Che griff diese Position Mariáteguis nach dem Sieg der Revolution in Kuba auf. 1963 stellte er in seiner Schrift »Die marxistisch-leninistische Partei« fest, dass der Aufbau des Sozialismus mit einer Partei der Bourgeoisie nicht einmal begonnen werden könne. Eine solche Gruppierung könne nur in der Phase des Kampfes um die nationale Befreiung »unter bestimmten Bedingungen und bis zu einem gewissen Grad« den revolutionären Kampf führen, doch schon im nächsten Augenblick werde sie sich in eine reaktionäre Kraft verwandeln. In Lateinamerika sei aber bereits diese zeitweilig progressive Rolle der Bourgeoisie praktisch unmöglich: »Vor die Wahl gestellt zwischen Volk und Imperialismus, wählen die schwachen nationalen Bourgeoisien den Imperialismus und verraten endgültig ihr Land.« Dadurch werde »in diesem Teil der Welt« die Möglichkeit eines friedlichen Übergangs zum Sozialismus »fast vollkommen unmöglich«.

Hinwendung zum Marxismus

Che kannte die Schriften Mariáteguis, sie standen schon in seinem Elternhaus. In jungen Jahren, als er sehr oft wegen seiner Asthmaerkrankung ans Bett gefesselt war, las er alles, was ihm in die Finger kam. Das umfassende Wissen des jungen Ernesto spiegelt sich in dem »Philosophischen Wörterbuch« wider, das er im Alter von 17 Jahren zu verfassen begann. In insgesamt sechs Schulschreibblöcken – von denen fünf mit zusammen 1.256 Seiten erhalten geblieben sind, die heute im Centro de Estudios Che Guevara in Havanna aufbewahrt werden – notierte er sich über Jahre hinweg Stichworte, ihm wichtig erscheinende Aussagen und biographische Daten über die von ihm gelesenen Autoren. Die Hefte begleiteten ihn sogar auf seiner dritten großen Reise, die ihn ab Juli 1953 über Bolivien und Guatemala nach Mexiko führte. Während seines Aufenthalts in Mexiko 1954 bis 1956 machte er sich daran, eine Zusammenfassung der sechs vorherigen Bände in einem siebten anzufertigen.
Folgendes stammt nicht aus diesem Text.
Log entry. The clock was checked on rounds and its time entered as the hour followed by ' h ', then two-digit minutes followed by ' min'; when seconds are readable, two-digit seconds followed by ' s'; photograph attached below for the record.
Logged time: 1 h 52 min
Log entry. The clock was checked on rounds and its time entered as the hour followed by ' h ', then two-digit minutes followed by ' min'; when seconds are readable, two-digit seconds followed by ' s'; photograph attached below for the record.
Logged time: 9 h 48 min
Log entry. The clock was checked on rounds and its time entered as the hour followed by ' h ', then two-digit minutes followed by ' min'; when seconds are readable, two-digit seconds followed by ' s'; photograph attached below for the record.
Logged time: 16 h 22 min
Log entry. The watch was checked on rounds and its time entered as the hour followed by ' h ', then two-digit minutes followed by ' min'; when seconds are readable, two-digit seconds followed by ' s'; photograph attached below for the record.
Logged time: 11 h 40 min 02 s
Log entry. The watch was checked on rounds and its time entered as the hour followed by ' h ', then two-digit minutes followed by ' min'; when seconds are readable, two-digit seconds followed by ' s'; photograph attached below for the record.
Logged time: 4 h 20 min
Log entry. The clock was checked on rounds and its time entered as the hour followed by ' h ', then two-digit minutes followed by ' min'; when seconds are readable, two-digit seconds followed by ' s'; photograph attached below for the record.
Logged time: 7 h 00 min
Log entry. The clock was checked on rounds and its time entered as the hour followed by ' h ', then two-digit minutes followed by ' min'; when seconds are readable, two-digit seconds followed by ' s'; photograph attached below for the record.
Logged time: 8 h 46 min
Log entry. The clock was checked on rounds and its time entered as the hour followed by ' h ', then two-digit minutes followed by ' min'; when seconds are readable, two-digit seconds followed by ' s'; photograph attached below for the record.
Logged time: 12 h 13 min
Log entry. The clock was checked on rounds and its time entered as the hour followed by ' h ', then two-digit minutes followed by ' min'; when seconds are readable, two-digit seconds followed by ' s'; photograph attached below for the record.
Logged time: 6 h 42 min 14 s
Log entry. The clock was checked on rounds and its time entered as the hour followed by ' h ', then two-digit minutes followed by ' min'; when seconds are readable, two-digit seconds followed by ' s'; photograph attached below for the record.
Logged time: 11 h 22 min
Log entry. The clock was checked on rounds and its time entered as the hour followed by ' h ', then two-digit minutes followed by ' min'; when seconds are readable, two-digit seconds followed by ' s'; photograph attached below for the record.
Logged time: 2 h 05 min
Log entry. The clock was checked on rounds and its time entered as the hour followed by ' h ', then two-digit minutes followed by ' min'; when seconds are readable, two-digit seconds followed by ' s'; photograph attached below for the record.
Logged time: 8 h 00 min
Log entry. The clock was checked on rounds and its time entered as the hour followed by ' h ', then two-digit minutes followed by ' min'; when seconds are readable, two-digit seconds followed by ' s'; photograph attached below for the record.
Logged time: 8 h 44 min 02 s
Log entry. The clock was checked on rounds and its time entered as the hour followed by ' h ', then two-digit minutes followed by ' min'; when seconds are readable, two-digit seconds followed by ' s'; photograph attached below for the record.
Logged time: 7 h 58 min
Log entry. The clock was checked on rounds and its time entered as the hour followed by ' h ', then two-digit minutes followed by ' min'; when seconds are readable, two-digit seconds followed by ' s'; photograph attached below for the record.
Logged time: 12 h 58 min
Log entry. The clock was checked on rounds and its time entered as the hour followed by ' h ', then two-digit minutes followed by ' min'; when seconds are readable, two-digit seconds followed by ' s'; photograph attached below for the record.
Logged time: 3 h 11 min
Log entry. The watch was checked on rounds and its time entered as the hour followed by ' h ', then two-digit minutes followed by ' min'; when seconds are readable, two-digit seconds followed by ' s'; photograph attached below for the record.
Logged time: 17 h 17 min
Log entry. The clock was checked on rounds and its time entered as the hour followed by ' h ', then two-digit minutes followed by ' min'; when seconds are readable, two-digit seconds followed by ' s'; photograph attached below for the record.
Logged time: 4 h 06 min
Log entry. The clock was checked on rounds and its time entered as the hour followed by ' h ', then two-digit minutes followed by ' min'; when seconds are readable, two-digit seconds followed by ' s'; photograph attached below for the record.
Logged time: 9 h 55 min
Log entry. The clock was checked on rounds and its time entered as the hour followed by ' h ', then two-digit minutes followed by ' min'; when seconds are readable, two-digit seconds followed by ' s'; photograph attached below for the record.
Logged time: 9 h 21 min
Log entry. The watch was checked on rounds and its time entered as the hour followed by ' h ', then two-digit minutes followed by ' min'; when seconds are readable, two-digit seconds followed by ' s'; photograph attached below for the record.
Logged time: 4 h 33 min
Aus den Aufzeichnungen lässt sich die allmähliche Hinwendung Guevaras zum Marxismus ablesen, wie etwa die kubanische Sozialwissenschaftlerin Marta Pérez-Rolo 2001 in einem Vortrag in Washington herausarbeitete. Obwohl Ernesto zunächst ideologisch nicht festgelegt war, ergriff der junge Mann schon früh Partei für die Sowjetunion, die nicht nur Kommunisten zu diesem Zeitpunkt – unter der Führung der Roten Armee war in Europa gerade der Faschismus zerschlagen worden – als echte Alternative zum gescheiterten System des Kapitalismus galt.

Damals entstand wohl auch die Hochachtung, die der spätere Che Zeit seines Lebens Stalin entgegenbrachte. Es ist oft versucht worden, seine Position als jugendliche Provokation seiner kleinbürgerlichen Verwandten zu relativieren. An dieser These mag im Fall des vielzitierten Briefs etwas dran gewesen sein, den er am 10. Dezember 1953, wenige Monate nach dem Tod Stalins, aus Costa Rica an seine Tante Beatriz Guevara Lynch schrieb. Nachdem er dort die Gelegenheit gehabt habe, die Ländereien der United Fruit Company zu sehen und sich von der brutalen Ausbeutung durch den Konzern zu überzeugen, habe er »vor einem Bild des alten und betrauerten Genossen Stalin geschworen, nicht zu ruhen, bis ich die Vernichtung dieser kapitalistischen Kraken erlebt habe«.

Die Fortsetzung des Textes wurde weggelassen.